Copy each line of the records below, from the first through the one that contains "Rendered at 1500 by 844 pixels.", exactly as written.

****************************************

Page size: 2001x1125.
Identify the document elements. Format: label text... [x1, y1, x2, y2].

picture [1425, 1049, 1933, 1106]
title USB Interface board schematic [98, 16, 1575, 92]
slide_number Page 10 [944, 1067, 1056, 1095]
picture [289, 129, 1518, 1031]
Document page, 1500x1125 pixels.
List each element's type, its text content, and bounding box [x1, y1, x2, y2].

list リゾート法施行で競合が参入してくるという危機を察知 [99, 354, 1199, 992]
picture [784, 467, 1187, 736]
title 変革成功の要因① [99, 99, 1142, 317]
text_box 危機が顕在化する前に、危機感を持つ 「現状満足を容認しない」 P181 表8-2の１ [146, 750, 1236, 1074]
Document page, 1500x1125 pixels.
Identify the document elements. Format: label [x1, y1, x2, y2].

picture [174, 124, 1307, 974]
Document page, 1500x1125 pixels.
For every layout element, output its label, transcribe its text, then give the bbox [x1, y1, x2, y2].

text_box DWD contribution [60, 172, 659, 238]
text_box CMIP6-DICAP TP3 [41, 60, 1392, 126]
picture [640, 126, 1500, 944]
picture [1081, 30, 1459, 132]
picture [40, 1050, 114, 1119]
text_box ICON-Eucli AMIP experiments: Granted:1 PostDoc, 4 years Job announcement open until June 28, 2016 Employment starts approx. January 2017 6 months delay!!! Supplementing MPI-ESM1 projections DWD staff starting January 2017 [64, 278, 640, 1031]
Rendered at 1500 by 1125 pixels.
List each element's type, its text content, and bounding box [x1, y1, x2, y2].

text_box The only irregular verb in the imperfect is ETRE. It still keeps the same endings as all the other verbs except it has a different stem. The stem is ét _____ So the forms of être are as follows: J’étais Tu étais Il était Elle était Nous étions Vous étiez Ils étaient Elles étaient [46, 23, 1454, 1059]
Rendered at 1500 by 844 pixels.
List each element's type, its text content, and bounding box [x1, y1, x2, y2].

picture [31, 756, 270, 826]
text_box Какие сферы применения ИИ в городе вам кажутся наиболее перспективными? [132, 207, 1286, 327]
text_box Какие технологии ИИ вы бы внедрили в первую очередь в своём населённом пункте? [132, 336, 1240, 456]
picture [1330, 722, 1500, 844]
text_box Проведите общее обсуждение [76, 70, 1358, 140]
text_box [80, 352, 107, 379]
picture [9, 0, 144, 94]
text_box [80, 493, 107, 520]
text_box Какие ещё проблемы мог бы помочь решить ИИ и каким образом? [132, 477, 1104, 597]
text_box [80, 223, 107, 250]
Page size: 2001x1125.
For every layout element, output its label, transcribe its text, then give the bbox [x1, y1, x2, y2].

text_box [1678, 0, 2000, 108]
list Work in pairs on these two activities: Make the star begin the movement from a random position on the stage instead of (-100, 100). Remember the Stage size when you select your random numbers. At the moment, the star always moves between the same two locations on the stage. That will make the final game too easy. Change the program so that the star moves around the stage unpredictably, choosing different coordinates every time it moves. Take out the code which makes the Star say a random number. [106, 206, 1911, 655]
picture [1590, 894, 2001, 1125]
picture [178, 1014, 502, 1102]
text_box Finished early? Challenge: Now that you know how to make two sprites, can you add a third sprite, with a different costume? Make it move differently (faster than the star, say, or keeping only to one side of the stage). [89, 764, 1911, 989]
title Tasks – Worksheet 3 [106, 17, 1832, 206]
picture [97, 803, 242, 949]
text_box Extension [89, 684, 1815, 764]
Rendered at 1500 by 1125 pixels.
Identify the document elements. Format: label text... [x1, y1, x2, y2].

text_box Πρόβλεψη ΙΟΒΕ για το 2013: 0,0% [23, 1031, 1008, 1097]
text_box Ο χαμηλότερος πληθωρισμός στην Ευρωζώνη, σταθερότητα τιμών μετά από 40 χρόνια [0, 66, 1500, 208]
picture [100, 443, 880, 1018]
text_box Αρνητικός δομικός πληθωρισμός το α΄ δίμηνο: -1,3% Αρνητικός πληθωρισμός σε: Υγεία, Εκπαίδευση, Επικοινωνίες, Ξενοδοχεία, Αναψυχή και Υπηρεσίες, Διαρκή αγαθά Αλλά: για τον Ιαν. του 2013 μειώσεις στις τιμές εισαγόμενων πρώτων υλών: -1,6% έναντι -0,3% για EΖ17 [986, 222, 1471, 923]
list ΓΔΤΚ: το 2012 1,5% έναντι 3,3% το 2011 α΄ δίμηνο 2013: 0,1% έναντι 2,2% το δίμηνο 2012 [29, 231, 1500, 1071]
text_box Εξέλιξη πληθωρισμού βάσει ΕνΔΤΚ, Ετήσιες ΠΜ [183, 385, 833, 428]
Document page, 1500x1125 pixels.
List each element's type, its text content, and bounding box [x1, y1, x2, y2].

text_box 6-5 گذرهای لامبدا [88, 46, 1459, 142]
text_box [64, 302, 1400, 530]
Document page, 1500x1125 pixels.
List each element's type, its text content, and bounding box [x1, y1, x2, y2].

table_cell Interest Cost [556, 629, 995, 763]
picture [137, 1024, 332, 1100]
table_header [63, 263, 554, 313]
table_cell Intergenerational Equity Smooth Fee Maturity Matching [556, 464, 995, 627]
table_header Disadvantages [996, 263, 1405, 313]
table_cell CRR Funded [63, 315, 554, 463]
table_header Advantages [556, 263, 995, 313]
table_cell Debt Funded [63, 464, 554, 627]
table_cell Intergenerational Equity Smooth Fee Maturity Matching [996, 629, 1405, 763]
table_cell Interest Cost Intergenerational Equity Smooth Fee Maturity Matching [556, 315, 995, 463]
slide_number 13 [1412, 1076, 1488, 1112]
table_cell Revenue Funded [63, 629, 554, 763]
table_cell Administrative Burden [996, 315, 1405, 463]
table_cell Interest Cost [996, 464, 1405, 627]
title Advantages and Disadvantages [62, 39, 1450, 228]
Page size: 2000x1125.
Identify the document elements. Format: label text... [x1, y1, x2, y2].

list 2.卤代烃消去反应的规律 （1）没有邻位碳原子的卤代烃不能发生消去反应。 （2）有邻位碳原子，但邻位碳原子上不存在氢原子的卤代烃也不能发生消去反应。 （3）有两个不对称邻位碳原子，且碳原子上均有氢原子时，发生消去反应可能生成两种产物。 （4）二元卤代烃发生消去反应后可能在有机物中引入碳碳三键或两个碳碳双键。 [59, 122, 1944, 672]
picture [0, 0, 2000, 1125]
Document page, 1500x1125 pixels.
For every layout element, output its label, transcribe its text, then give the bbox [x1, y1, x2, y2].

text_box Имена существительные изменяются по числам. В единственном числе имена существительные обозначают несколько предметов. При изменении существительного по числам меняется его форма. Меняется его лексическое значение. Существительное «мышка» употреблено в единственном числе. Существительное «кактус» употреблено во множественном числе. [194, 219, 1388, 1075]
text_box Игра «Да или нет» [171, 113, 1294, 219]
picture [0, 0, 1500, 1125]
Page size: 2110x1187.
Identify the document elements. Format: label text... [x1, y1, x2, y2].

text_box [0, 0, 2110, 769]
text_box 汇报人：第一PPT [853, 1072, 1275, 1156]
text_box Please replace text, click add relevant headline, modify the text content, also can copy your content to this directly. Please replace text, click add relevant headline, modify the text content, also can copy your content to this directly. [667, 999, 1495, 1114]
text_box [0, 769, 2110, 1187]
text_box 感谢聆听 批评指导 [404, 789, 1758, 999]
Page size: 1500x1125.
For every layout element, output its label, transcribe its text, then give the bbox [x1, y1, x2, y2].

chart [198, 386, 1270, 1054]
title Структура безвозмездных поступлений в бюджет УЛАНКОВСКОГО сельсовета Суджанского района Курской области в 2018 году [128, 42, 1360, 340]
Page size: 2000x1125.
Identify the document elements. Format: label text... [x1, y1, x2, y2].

****************************************

Written answer:
Page size: 2001x1125.
Identify the document elements. Format: label text... [x1, y1, x2, y2].

picture [1425, 1049, 1933, 1106]
title USB Interface board schematic [98, 16, 1575, 92]
slide_number Page 10 [944, 1067, 1056, 1095]
picture [289, 129, 1518, 1031]
Document page, 1500x1125 pixels.
List each element's type, its text content, and bounding box [x1, y1, x2, y2].

list リゾート法施行で競合が参入してくるという危機を察知 [99, 354, 1199, 992]
picture [784, 467, 1187, 736]
title 変革成功の要因① [99, 99, 1142, 317]
text_box 危機が顕在化する前に、危機感を持つ 「現状満足を容認しない」 P181 表8-2の１ [146, 750, 1236, 1074]
Document page, 1500x1125 pixels.
Identify the document elements. Format: label [x1, y1, x2, y2].

picture [174, 124, 1307, 974]
Document page, 1500x1125 pixels.
For every layout element, output its label, transcribe its text, then give the bbox [x1, y1, x2, y2].

text_box DWD contribution [60, 172, 659, 238]
text_box CMIP6-DICAP TP3 [41, 60, 1392, 126]
picture [640, 126, 1500, 944]
picture [1081, 30, 1459, 132]
picture [40, 1050, 114, 1119]
text_box ICON-Eucli AMIP experiments: Granted:1 PostDoc, 4 years Job announcement open until June 28, 2016 Employment starts approx. January 2017 6 months delay!!! Supplementing MPI-ESM1 projections DWD staff starting January 2017 [64, 278, 640, 1031]
Rendered at 1500 by 1125 pixels.
List each element's type, its text content, and bounding box [x1, y1, x2, y2].

text_box The only irregular verb in the imperfect is ETRE. It still keeps the same endings as all the other verbs except it has a different stem. The stem is ét _____ So the forms of être are as follows: J’étais Tu étais Il était Elle était Nous étions Vous étiez Ils étaient Elles étaient [46, 23, 1454, 1059]
Rendered at 1500 by 844 pixels.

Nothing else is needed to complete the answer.